### Extract provided:
______________________________

In [19]:
# use the import keyword to import pandas, requests, and bs4 modules
import pandas as pd
import requests
from bs4 import BeautifulSoup
import re

In [20]:
# assign the NY WARN notice url to a variable
url = "https://labor.ny.gov/app/warn/"
url

'https://labor.ny.gov/app/warn/'

In [21]:
# define headers
headers = {'accept-encoding': 'deflate', 'user-agent': 'Mozilla/5.0 (Macintosh; Intel Mac OS X 10.15; rv:72.0) Gecko/20100101 Firefox/72.0'}
headers 

{'accept-encoding': 'deflate',
 'user-agent': 'Mozilla/5.0 (Macintosh; Intel Mac OS X 10.15; rv:72.0) Gecko/20100101 Firefox/72.0'}

In [22]:
# make a get request to the url using the requests library and assign the response to a variable called 'response'
response = requests.get(url, headers=headers)

In [23]:
# print out status code of response to confirm that your request worked
response.status_code

200

In [24]:
# parse the response text using Beautiful Soup's html parser and assign output to a variable called 'soup'
# response.text
type(response.text)

str

In [25]:
# scrape the first table on the page and assign it to a variable called 'table'
soup = BeautifulSoup(response.text, 'html.parser')

In [26]:
select = soup.find("select", id="warnYr")
select

<select id="warnYr" name="warnYr" onchange="pageRefresh()">
<option selected="" value="2020">2020</option>
<option value="2019">2019</option>
<option value="2018">2018</option>
<option value="2017">2017</option>
<option value="2016">2016</option>
<option value="2015">2015</option>
<option value="2014">2014</option>
<option value="2013">2013</option>
<option value="2012">2012</option>
</select>

In [27]:
years = select.find_all("option")

______________________________

### Instruction 1:
Answer the following from the web-scraping notebook:
(a) What URL is assigned to the variable url?
(b) What status code does the response return?
(c) Which year is the selected option in the drop-down with the id "warnYr"?
### Instruction 2:
In the records, update the lines between the one holding "866-311-7189" and the one holding "Franchisee Onboarding", inclusive, by replacing "Marketing" with "Promotion" and leaving everything else unchanged. Return only those lines.

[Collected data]
______________________________

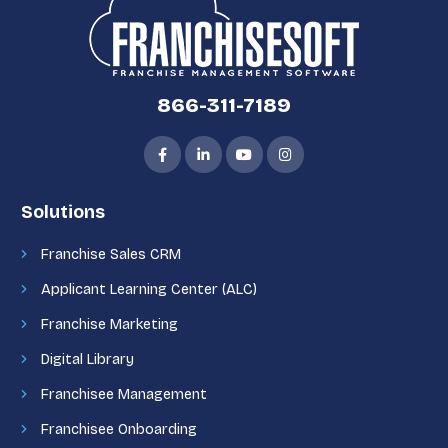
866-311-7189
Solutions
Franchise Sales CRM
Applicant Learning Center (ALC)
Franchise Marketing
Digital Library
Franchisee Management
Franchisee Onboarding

______________________________

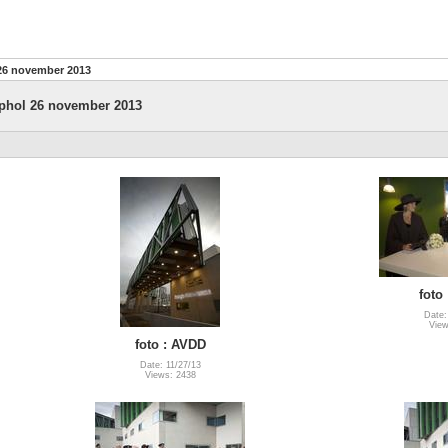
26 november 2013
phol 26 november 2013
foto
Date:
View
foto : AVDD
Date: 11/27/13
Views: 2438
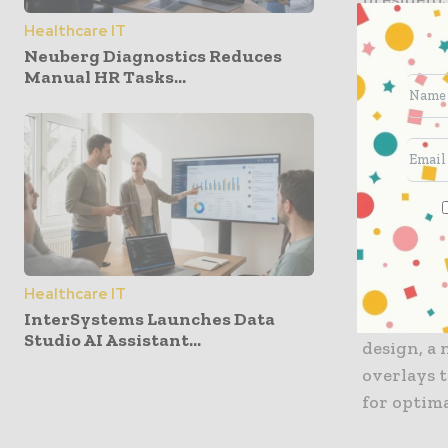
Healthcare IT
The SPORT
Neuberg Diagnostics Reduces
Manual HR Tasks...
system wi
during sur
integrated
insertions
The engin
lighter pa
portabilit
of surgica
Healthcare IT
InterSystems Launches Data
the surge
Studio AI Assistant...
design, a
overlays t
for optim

______________________________

### Written response 1:
(a) https://labor.ny.gov/app/warn/
(b) 200
(c) 2020

### Written response 2:
866-311-7189
Solutions
Franchise Sales CRM
Applicant Learning Center (ALC)
Franchise Promotion
Digital Library
Franchisee Management
Franchisee Onboarding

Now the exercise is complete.